# Irish Regiment of Canada Kilts



## Motorcop505 (30 Mar 2021)

Hello!

I am seeking to obtain  one of the kilts worn by the Irish Regiment of Canada given my background as a soldier and my considerable Irish, Scottish, and Canadian heritage. I also think that their tartan pattern is far more unique – and better looking tbh – than the plain saffron kilts worn by other Irish regiments.

In the US, we have the Army and Air Force Force Exchange Service (AAFES) that sells all uniform and related awards and decorations as well as private vendors. Does Canada have a similar dedicated entity that sells uniform items to service members, and if so, is it open to non service members?

I have only seen one used IRC kilt and I’d be grateful for any help that you can provide!

I can be reached at:
motorcop505@yahoo.com
Best wishes,

~Tom Le Min
Delaware, USA


----------



## Haggis (30 Mar 2021)

Motorcop505 said:


> In the US, we have the Army and Air Force Force Exchange Service (AAFES) that sells all uniform and related awards and decorations as well as private vendors. Does Canada have a similar dedicated entity that sells uniform items to service members, and if so, is it open to non service members?

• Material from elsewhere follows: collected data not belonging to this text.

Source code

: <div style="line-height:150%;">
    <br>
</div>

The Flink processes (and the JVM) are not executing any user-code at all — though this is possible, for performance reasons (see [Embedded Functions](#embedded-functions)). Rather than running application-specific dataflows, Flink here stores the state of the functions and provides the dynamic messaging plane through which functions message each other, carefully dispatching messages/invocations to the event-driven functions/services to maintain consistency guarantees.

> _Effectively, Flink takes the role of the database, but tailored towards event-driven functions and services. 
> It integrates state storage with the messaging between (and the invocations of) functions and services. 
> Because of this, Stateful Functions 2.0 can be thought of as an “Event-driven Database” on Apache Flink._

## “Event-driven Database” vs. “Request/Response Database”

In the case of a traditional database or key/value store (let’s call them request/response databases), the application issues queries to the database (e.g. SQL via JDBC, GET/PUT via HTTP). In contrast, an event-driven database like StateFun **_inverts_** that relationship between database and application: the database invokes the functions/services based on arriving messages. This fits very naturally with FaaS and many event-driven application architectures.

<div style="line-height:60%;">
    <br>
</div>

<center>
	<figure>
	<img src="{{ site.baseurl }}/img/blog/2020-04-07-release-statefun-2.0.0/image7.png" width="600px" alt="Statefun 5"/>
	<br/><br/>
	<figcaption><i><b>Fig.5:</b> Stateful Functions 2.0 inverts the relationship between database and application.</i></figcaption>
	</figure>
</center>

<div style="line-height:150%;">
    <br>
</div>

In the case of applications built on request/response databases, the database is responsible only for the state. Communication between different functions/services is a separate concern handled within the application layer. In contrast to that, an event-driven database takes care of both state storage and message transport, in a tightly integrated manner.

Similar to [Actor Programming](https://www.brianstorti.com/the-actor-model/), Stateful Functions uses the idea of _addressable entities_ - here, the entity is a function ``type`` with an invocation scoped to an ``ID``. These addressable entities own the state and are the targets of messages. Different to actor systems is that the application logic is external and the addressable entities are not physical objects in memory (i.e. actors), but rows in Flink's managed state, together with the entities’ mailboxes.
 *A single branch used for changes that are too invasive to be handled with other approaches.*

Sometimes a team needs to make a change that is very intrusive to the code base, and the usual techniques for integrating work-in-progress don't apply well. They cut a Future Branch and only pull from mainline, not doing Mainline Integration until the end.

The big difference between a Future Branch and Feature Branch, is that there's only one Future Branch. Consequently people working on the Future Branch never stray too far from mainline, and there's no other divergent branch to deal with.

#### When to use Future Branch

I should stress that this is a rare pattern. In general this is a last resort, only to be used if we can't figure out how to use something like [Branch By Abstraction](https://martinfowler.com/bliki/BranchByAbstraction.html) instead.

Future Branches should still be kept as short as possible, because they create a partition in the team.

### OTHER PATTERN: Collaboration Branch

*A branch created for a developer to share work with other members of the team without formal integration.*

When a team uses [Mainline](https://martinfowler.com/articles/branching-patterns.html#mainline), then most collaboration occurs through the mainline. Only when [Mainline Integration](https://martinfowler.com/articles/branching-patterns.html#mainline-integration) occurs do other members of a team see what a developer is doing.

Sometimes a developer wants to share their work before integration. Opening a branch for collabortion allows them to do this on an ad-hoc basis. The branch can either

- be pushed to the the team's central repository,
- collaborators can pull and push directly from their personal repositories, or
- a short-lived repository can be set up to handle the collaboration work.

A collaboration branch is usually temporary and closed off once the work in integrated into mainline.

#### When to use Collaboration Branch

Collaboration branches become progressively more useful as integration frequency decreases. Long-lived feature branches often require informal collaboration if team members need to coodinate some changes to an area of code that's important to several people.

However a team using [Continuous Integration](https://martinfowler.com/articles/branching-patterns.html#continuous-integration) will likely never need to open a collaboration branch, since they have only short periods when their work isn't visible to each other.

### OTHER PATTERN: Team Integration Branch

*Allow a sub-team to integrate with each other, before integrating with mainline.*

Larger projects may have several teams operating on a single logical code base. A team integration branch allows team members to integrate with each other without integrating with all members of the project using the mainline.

Canada has the Canadian Armed Forces Exchange , AKA CANEX.  CANEX sells some generic uniform items, mostly dress and ceremonial and some field kit, but nowhere near what's available in AAFES.  That's not where you'll find the kilt you're looking for.  I would suggest maybe contacting Burnetts and Struths in Barrie, Ontario.


----------



## Blackadder1916 (30 Mar 2021)

You may find out who supplies kilts (or the cloth) when the regiment needs to replace said kit by contacting the unit directly.






						Canadian Army - Canada.ca
					

Official Canadian Army website. News and photos about soldiers and Canadian Armed Forces. Jobs for Reservists.




					www.army-armee.forces.gc.ca
				



The Irish Regiment of Canada
Sudbury Armoury
333 Riverside Dr.
Sudbury, ON  P3E 1H5

Phone: 705-669-2300

Either the Adjutant or RSM may be the best to to whom you direct your request.  They may be sympathetic and provide the information or, depending on how dearly they desire to keep unique items of regimental identity within the regimental family, may tell you to get stuffed (but they will likely be more polite).


----------



## Motorcop505 (30 Mar 2021)

Haggis said:


> Canada has the Canadian Armed Forces Exchange , AKA CANEX.  CANEX sells some generic uniform items, mostly dress and ceremonial and some field kit, but nowhere near what's available in AAFES.  That's not where you'll find the kilt you're looking for.  I would suggest maybe contacting Burnetts and Struths in Barrie, Ontario.


Thanks so much for your rapid help! I’ll definitely check them out


Blackadder1916 said:


> You may find out who supplies kilts (or the cloth) when the regiment needs to replace said kit by contacting the unit directly.
> 
> 
> 
> ...


Thanks for the unit info. I just checked the firm in Ontario and they don’t carry it. I believe that the unit will probably be my best bet. If all else fails I can wait until one is released into the wild again. Before this quest I thought that Hodden Grey was the rarest but it is common as weeds compared to the “O’Saffron” as the Scottish Tartan Registry calls it.

Thanks again!


----------



## FormerHorseGuard (1 Apr 2021)

Try the Scottish and Irish Store in Ottawa they have a website, if you know the name of the tartan they might be able to source for you.


----------



## Kilted (1 Apr 2021)

Blackadder1916 said:


> Either the Adjutant or RSM may be the best to to whom you direct your request.  They may be sympathetic and provide the information or, depending on how dearly they desire to keep unique items of regimental identity within the regimental family, may tell you to get stuffed (but they will likely be more polite).


Allegedly, a while ago, a former CO of my unit gave a civilian pipe band permission to wear our kilt (something that he cannot do because he is not the clan chieftain).  Needless to say, there are a few people who are upset with it.


----------



## Motorcop505 (25 Nov 2021)

I just wanted to thank everyone for sharing their thoughts and guidance with me regarding my search for an Irish Regiment of Canada kilt with the O’saffron tartan. One finally came available on eBay in nearly my exact size and I was able to purchase it. Although I like the solid saffron kilts worn by all other Irish regiments, I am especially fond of the pattern worn by the IRC. 

As a former infantry captain in the US Army Reserve, it’s a great feeling to know that we can always count on our brothers and sisters to the north, no matter what the need may be. 

As an aside, while researching information on the Irish Regiment of Canada I learned that it was originally known as the “110th Irish Regiment.” I served in the US Army’s 111th Infantry Regiment and my great uncle was KIA in France during WWI while serving in the 110th Infantry Regiment. 

Again, thank you all. Please don’t ever hesitate to contact me if I may ever be of assistance to you. 

~Tom Le Min


----------